The main employer respondent, Vivekananda Vidyamandir, is an unaided school giving special allowance by way of incentive to teaching and nonteaching staff pursuant to an agreement between the staff and the management. The incentive was reviewed from time to time upon enhancement of the tuition fees of the students. The authority under the EPF Act held that the special allowance was to be included in basic wage for deduction of provident fund. The Single Judge of Calcutta High Court set aside the order. The Division Bench initially after examining the salary structure allowed the appeal on 13.01.2005 holding that the special allowance was a part of dearness allowance liable to deduction. The order was recalled on 16.01.2007 at the behest of the respondent employer as none had appeared on its behalf. The subsequent Division Bench dismissed the appeal holding that the special allowance was not linked to the consumer price index, and therefore did not fall within the definition of basic wage, thus not liable to deduction.

== Decision ==
The Supreme Court noted that for a wage component to be excluded from the provident fund calculation, the employers need to demonstrate that the component paid to employees was either variable or an incentive payment.
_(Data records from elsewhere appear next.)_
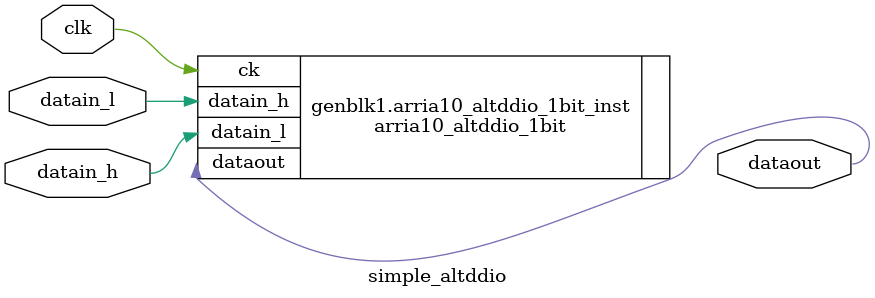
<source format=v>

module simple_altddio 
#(
parameter USE_ARRIA10 = 1
)
(	
	input datain_h,
	input datain_l,
	input clk,
	output dataout
);
			generate
					if (USE_ARRIA10) 
					begin
					//note datain_h and datain_l swap which is intentional, given migration guidelines for Arria 10 GPIO core
									arria10_altddio_1bit arria10_altddio_1bit_inst (
										.dataout  (dataout),  //  pad_out.export
										.ck       (clk),       //       ck.export
										.datain_h (datain_l), // datain_h.fragment
										.datain_l (datain_h)  // datain_l.fragment
									);
					end else
					begin
								altddio_out	altddio_out_component (
												.outclock (clk),
												.datain_h (datain_h),
												.aclr (1'b0),
												.datain_l (datain_l),
												.dataout (dataout),
												.aset (1'b0),
												.oe (1'b1),
												.outclocken (1'b1));
									defparam
										altddio_out_component.extend_oe_disable = "UNUSED",
										altddio_out_component.intended_device_family = "Arria 10",
										altddio_out_component.lpm_type = "altddio_out",
										altddio_out_component.oe_reg = "UNUSED",
										altddio_out_component.width = 1;
					end	
			endgenerate	
endmodule		
</source>
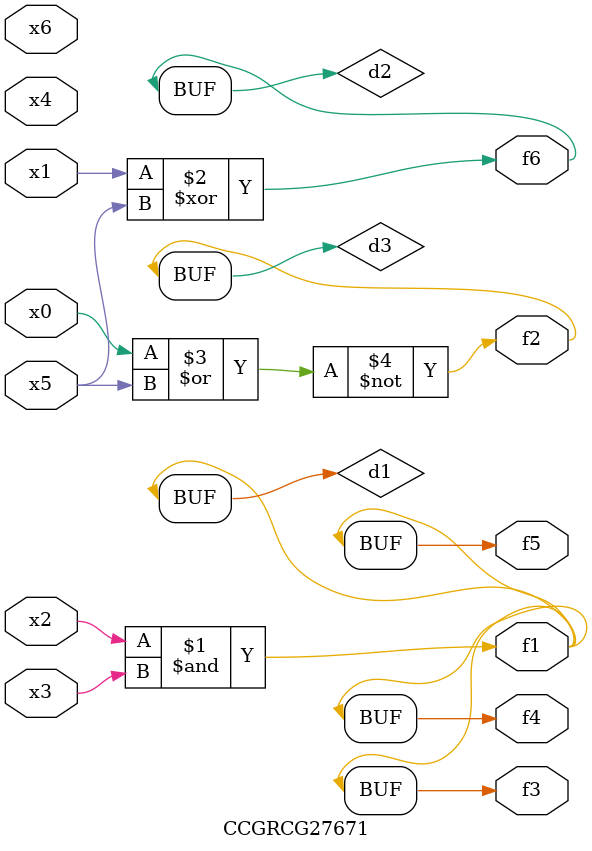
<source format=v>
module CCGRCG27671(
	input x0, x1, x2, x3, x4, x5, x6,
	output f1, f2, f3, f4, f5, f6
);

	wire d1, d2, d3;

	and (d1, x2, x3);
	xor (d2, x1, x5);
	nor (d3, x0, x5);
	assign f1 = d1;
	assign f2 = d3;
	assign f3 = d1;
	assign f4 = d1;
	assign f5 = d1;
	assign f6 = d2;
endmodule

</source>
In this decision, the court determined that wage components routinely paid to all employees are basic wages, and special payments that are only paid under specific conditions are not basic wages.

The Supreme Court accordingly upheld the factual conclusions arrived at by the respective appellant PF authorities and held that allowances which are universally and ordinarily paid were part of basic wages under the EPF & MP Act, 1952.